Der niedersächsische Landtag gibt in der kommenden Woche das Startsignal für zwei wichtige, viele Menschen im Land direkt betreffende Gesetzesvorhaben – und beide sollen kurzfristig, noch in diesem Sommer, ihre Gültigkeit entfalten. Es geht um die Niedersächsische Bauordnung, die das Regelwerk für Neubauten und Umbauten umfasst, sowie um das Niedersächsische Kindertagesstättengesetz, das eine Antwort geben soll auf die Personalengpässe in den Kindergärten.

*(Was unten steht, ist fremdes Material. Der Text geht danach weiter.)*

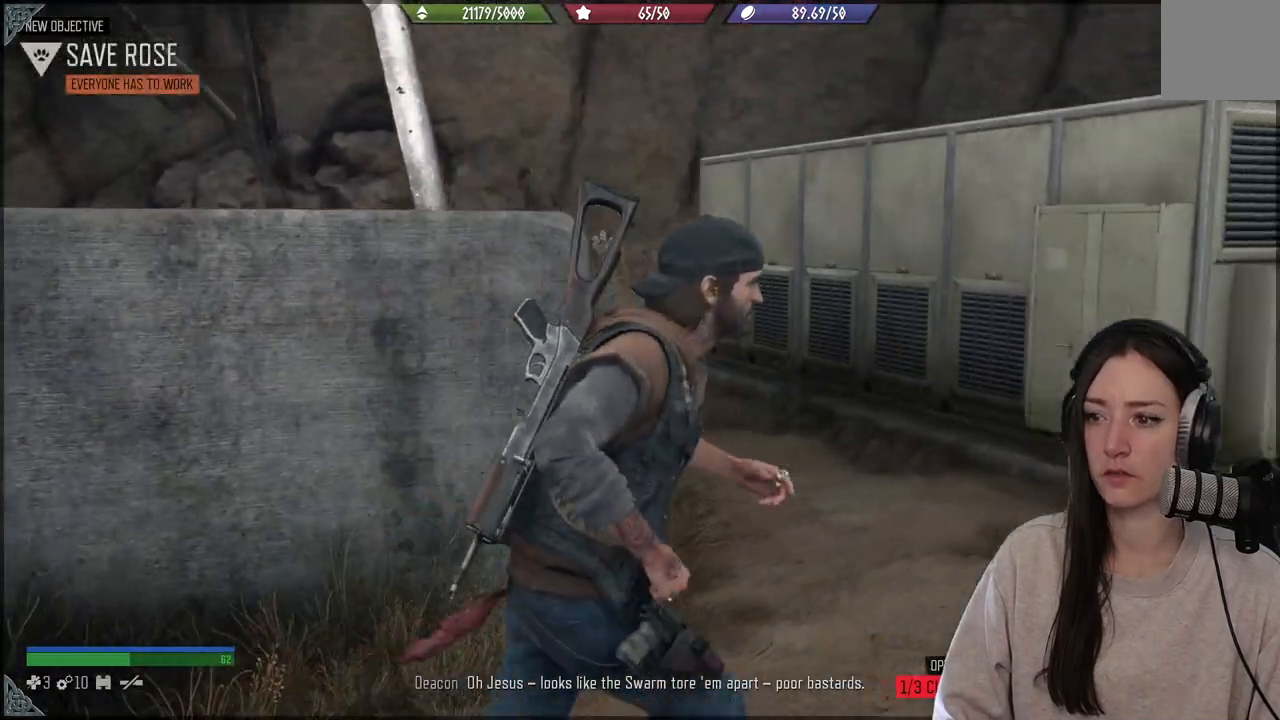
{"buttons": [], "left_stick": "up", "right_stick": "left", "events": [[117, "left_stick", "up"], [117, "right_stick", "down-left"], [350, "right_stick", "left"]]}
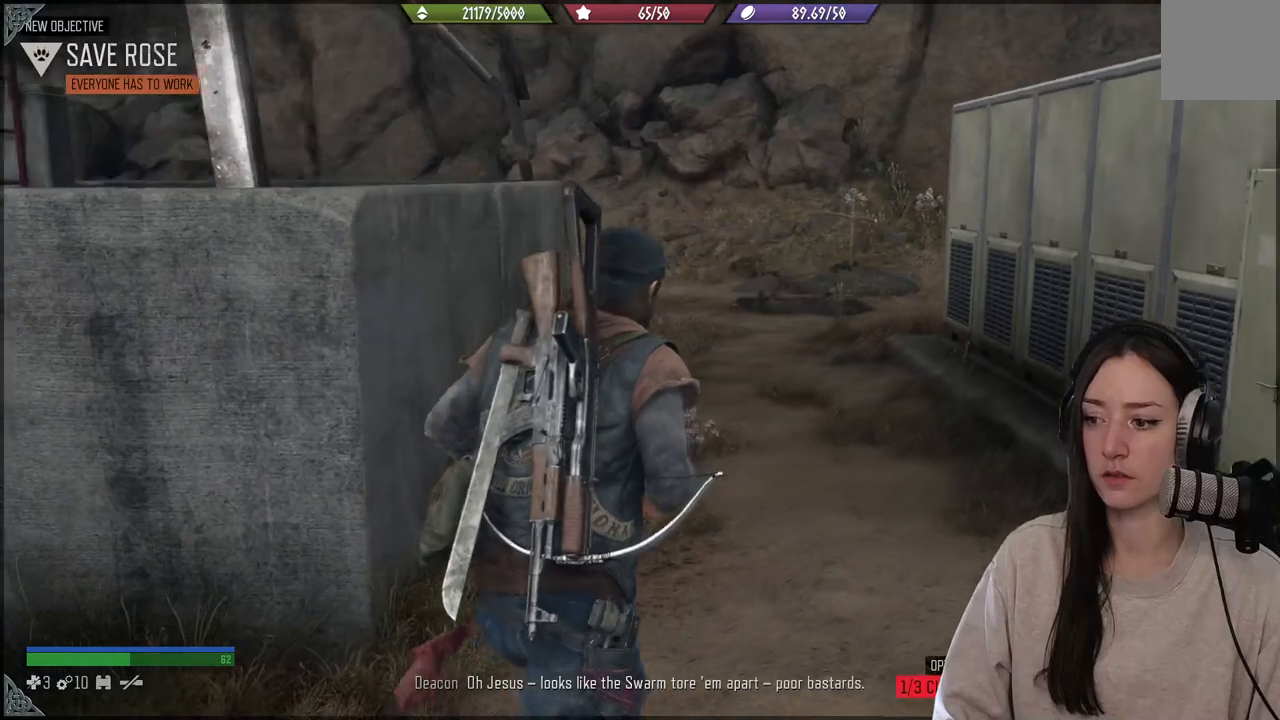
{"buttons": [], "left_stick": "up", "right_stick": "left", "events": [[67, "right_stick", "center"], [367, "right_stick", "left"]]}
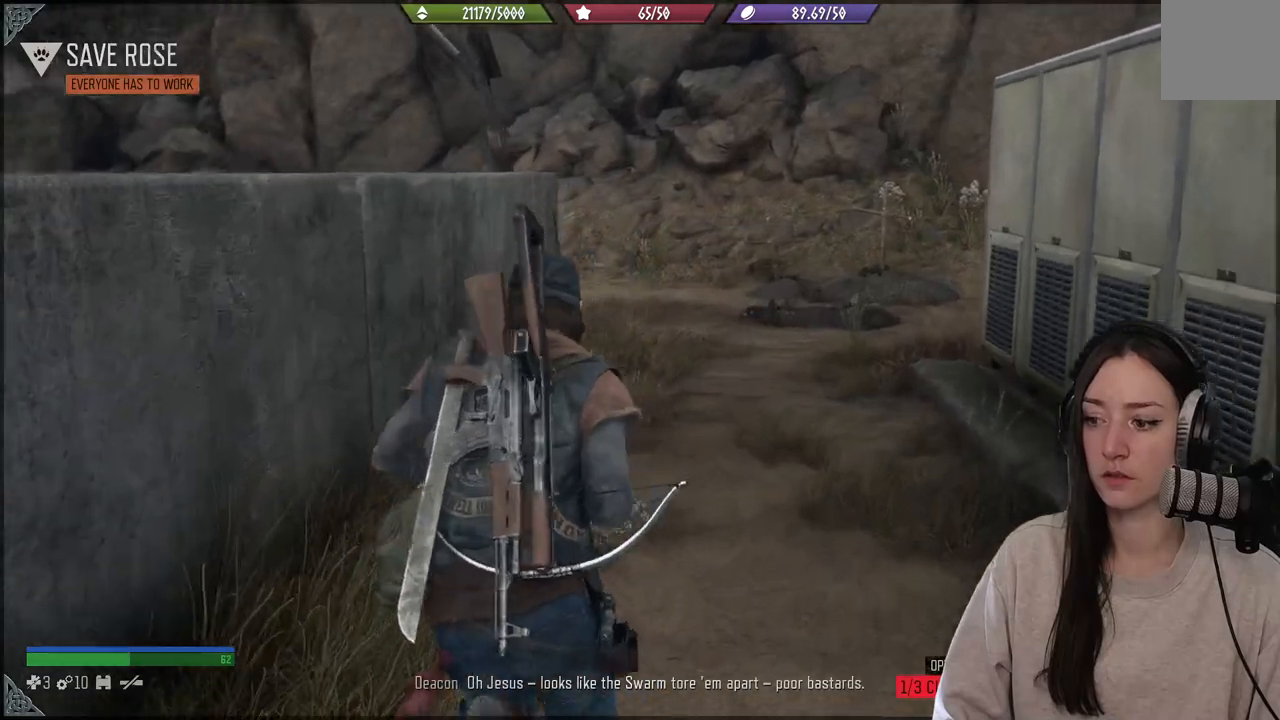
{"buttons": [], "left_stick": "up", "right_stick": "left", "events": []}
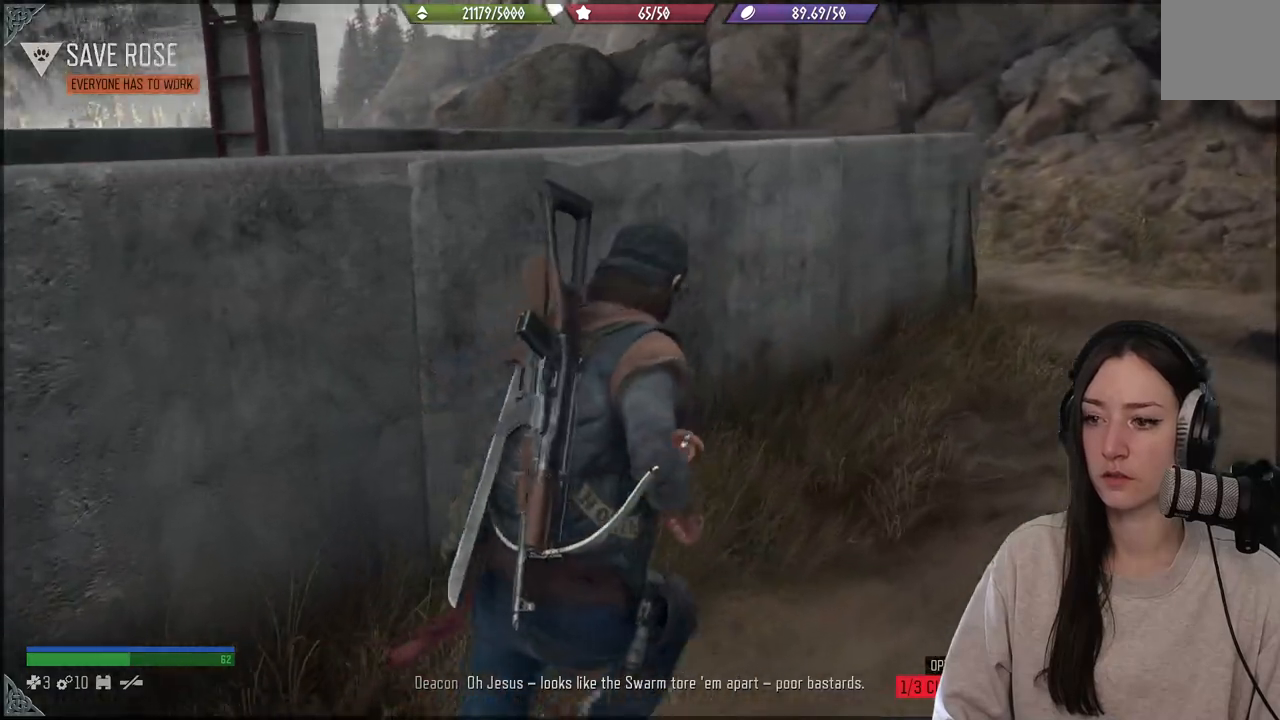
{"buttons": [], "left_stick": "up", "right_stick": "left", "events": []}
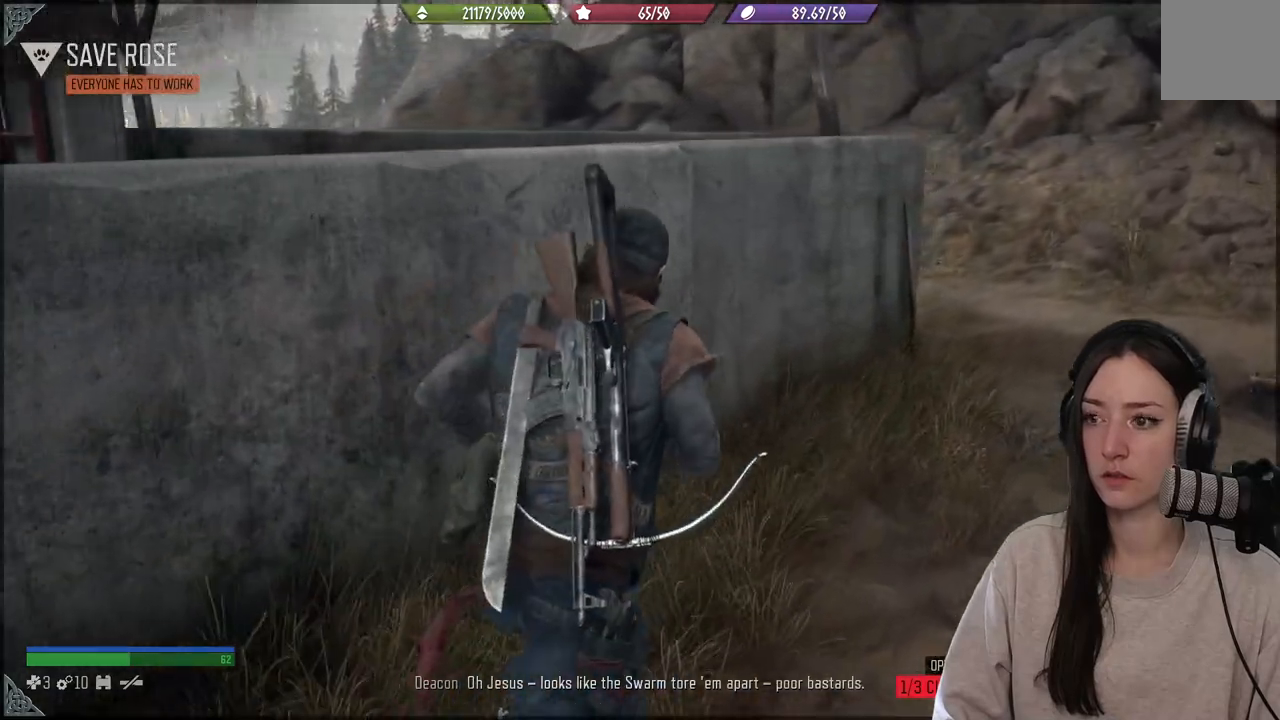
{"buttons": [], "left_stick": "up", "right_stick": "center", "events": [[33, "right_stick", "center"]]}
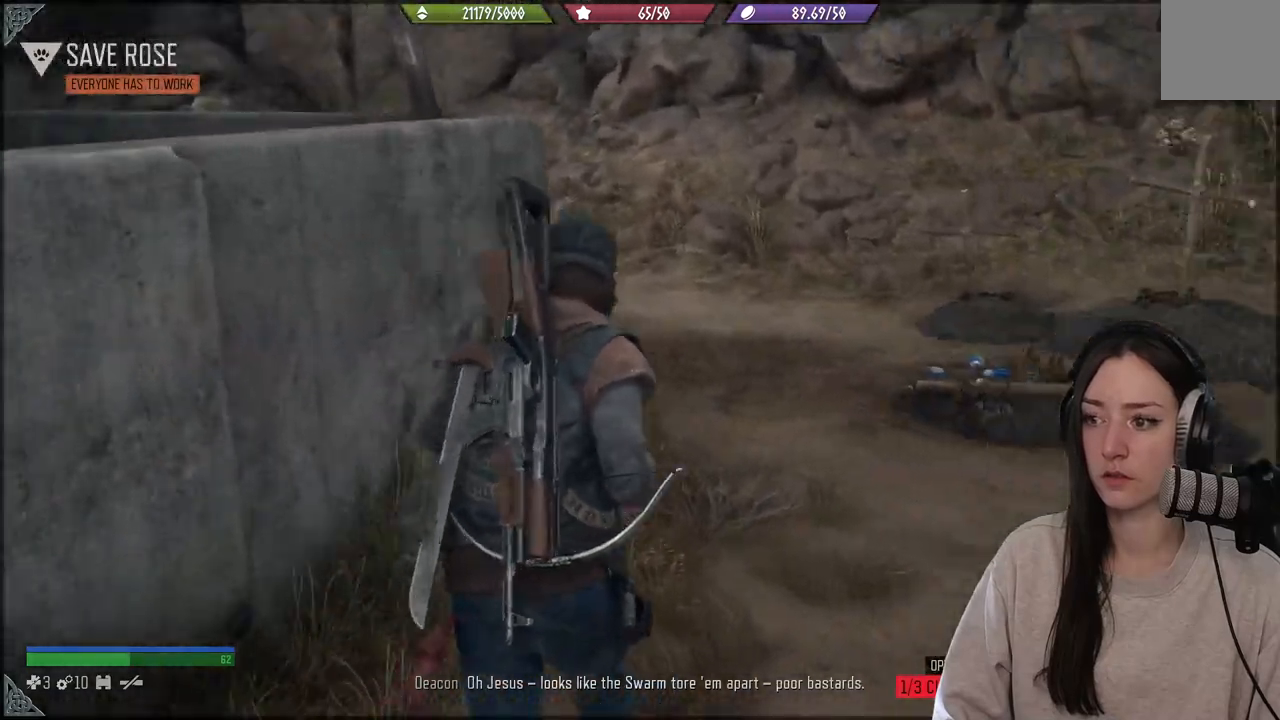
{"buttons": [], "left_stick": "up", "right_stick": "down", "events": [[33, "right_stick", "right"], [150, "right_stick", "center"], [417, "right_stick", "down"]]}
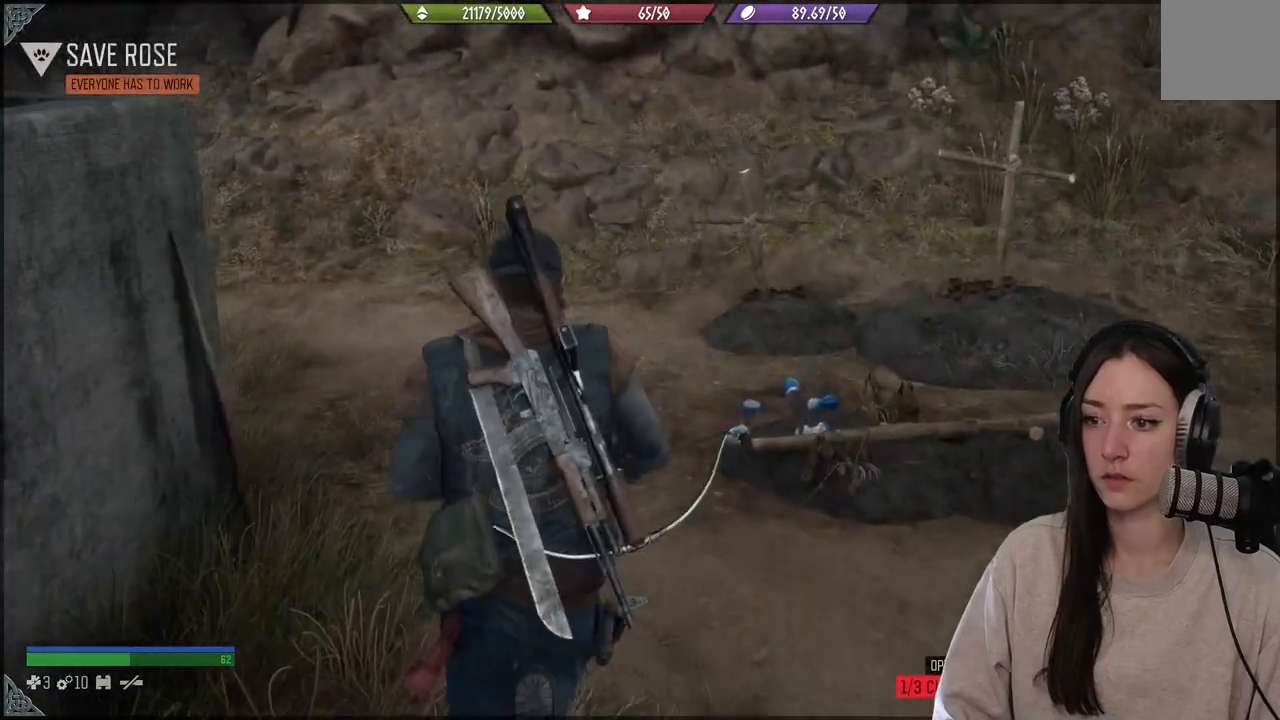
{"buttons": [], "left_stick": "up", "right_stick": "center", "events": [[283, "right_stick", "center"]]}
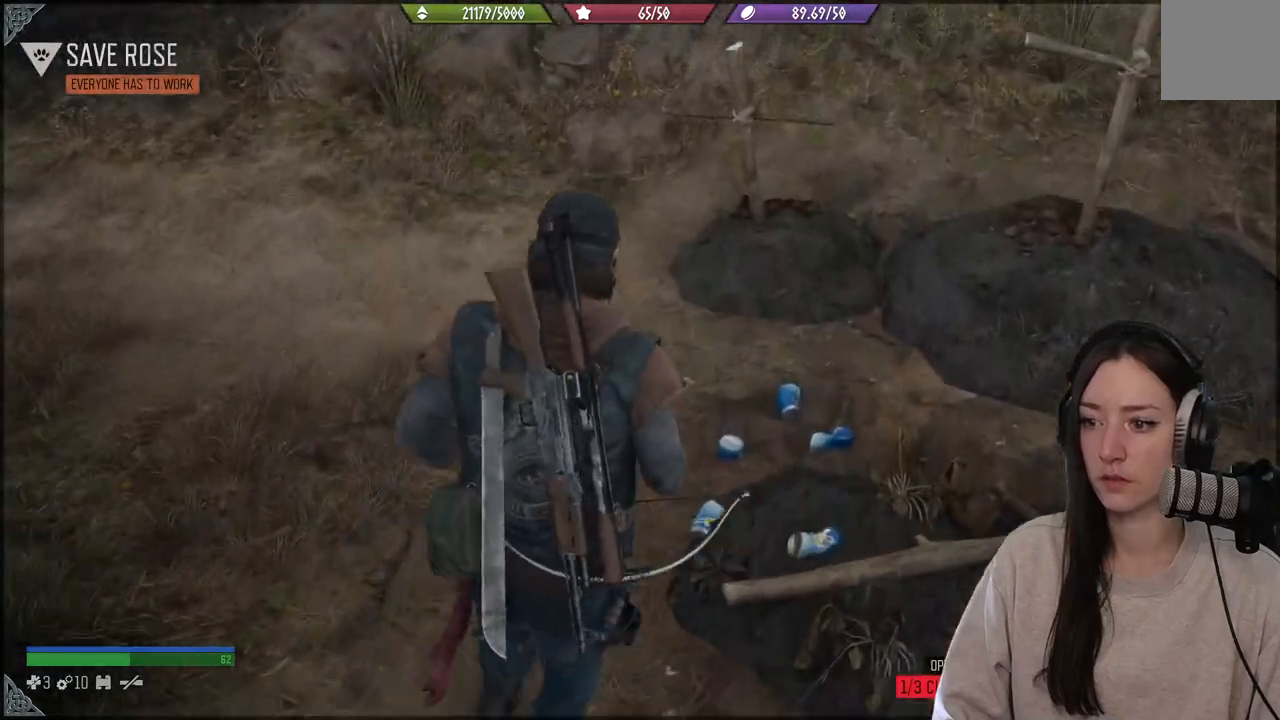
{"buttons": [], "left_stick": "up", "right_stick": "left", "events": [[100, "right_stick", "left"]]}
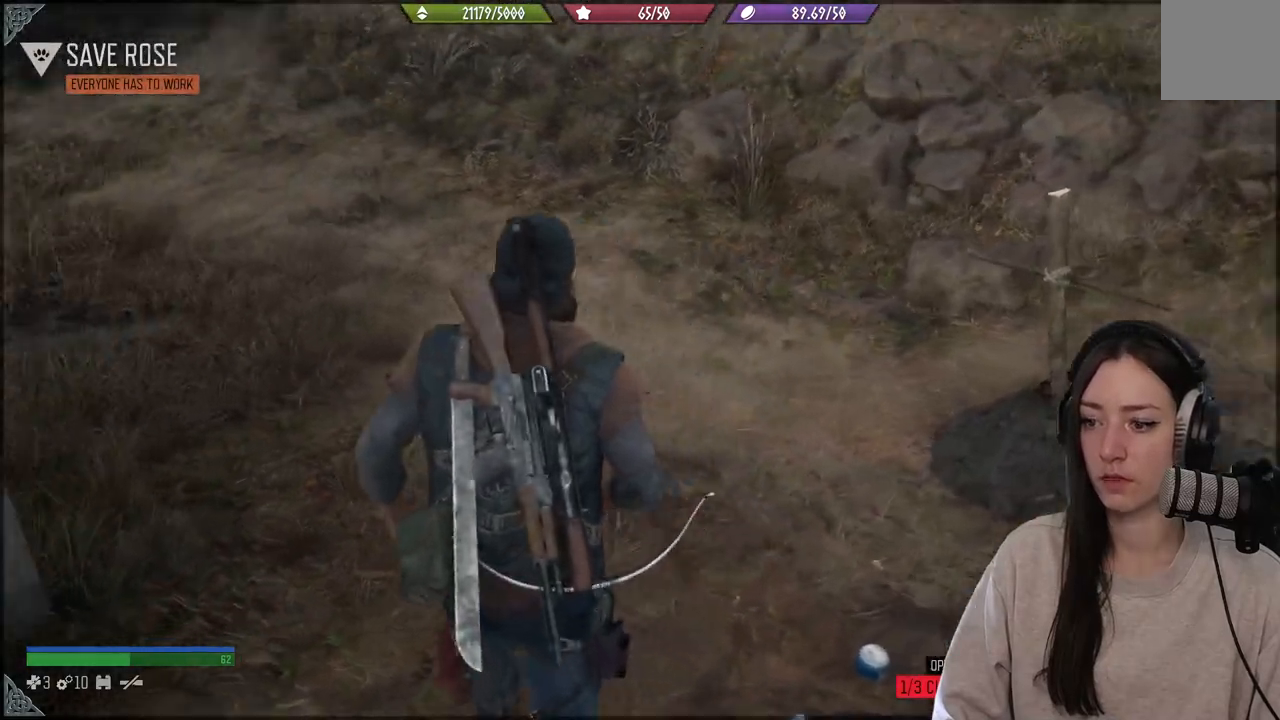
{"buttons": [], "left_stick": "up", "right_stick": "center", "events": [[100, "right_stick", "center"], [200, "X", "down"], [300, "X", "up"]]}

Der Vorsitzende der SPD-Landtagsfraktion, Grant Hendrik Tonne, spricht von zwei sehr wichtigen, zentralen Vorhaben der rot-grünen Koalition. Beide sind in relativ kurzer Zeit von wenigen Monaten konzipiert und dann mit einer zügigen Beratung in den Parlamentsgremien umgesetzt worden. Beide können auch unter die Überschrift „Vereinfachung und Erleichterung“ einsortiert werden – denn es geht in beiden Fällen darum, bisher starre und wenig flexible Regeln zu lockern und damit Verwaltungsentscheidungen zu beschleunigen.

In der Bauordnung sollen beispielsweise für Umbauten und Sanierungen wesentliche Erleichterungen gelten. Künftig wird vorgegeben, dass in solchen Fällen nicht mehr die jeweils aktuellen Baustandards verbindlich sein sollen, sondern diejenigen, die beim Bau des Ursprungshauses gegolten haben. Außerdem sollen Vorgaben für Brandschutz, Wärmedämmung und Fahrstühle abgesenkt werden. Wesentliche Vereinfachungen soll es auch geben bei der Genehmigung von Bauanträgen – sie sollen als erteilt gelten, wenn innerhalb von drei Monaten vom Amt keine Antwort kommt. Bei Umbauten soll die Verantwortung für Mängel und Fehler nicht bei der Baubehörde, sondern beim jeweiligen Architekten liegen. Die Nachweispflicht für Parkplätze soll entfallen.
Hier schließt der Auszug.